Malaria is endemic in Bougainville and all volunteers must use malarial prophylaxis. Other precautions are still recommended, such as insect repellent and long sleeves / trousers in the evening if outside and a mosquito net at all times. Skin infections can develop quickly so have a good supply of plasters, antibiotic cream and antibiotics. There is a public hospital in Buka, and both Arawa and Buin have health centres, with smaller centres scattered around the islands. Health care is very basic and you will need to be proactive and responsible for managing your own health while on assignment.

Housing and living conditions

We provide volunteers with basic, furnished accommodation but you may be asked to share accommodation with other volunteers as there is a shortage of housing, especially in Buka. All volunteer housing has gas facilities for cooking but most rely on rainwater for water supply, so be aware of your water use. In Buka and Arawa, you’ll probably have access to 24-hour power although prolonged power outages are a regular occurrence. If you are based elsewhere, access to power and services is more limited and may be generator-based, available for certain times during the day.

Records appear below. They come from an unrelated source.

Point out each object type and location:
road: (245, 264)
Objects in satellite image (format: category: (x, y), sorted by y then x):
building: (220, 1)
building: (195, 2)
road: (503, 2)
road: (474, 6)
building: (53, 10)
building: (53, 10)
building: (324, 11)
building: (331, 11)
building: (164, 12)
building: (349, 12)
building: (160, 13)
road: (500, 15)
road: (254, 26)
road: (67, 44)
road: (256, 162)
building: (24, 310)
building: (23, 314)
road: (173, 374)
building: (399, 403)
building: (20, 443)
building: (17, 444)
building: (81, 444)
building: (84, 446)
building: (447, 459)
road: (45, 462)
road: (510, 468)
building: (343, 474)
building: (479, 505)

Bougainville is still a post-conflict society and there are more restrictions on how volunteers are able to move around than in other locations. It is recommended that you do not go out alone a night, so a good supply of books, DVDs or games may be required. Social activities normally associated with New Zealand society are limited, although swimming, canoeing, fishing, snorkeling and some trekking opportunities are available.

Safety

We provide all selected volunteers with a thorough security briefing and specific local issues are covered during your in-country orientation. Generally, the post-conflict nature of Bougainville means you’ll need to be aware of your surroundings and make sensible decisions on personal safety. Land ownership is complex and strangers cannot wander freely through private or empty land without first seeking permission. Take care when walking alone and avoid this at night. Walking in Buka or Arawa during the day is quite safe and there is a NZ Community Policing Project operating in both towns.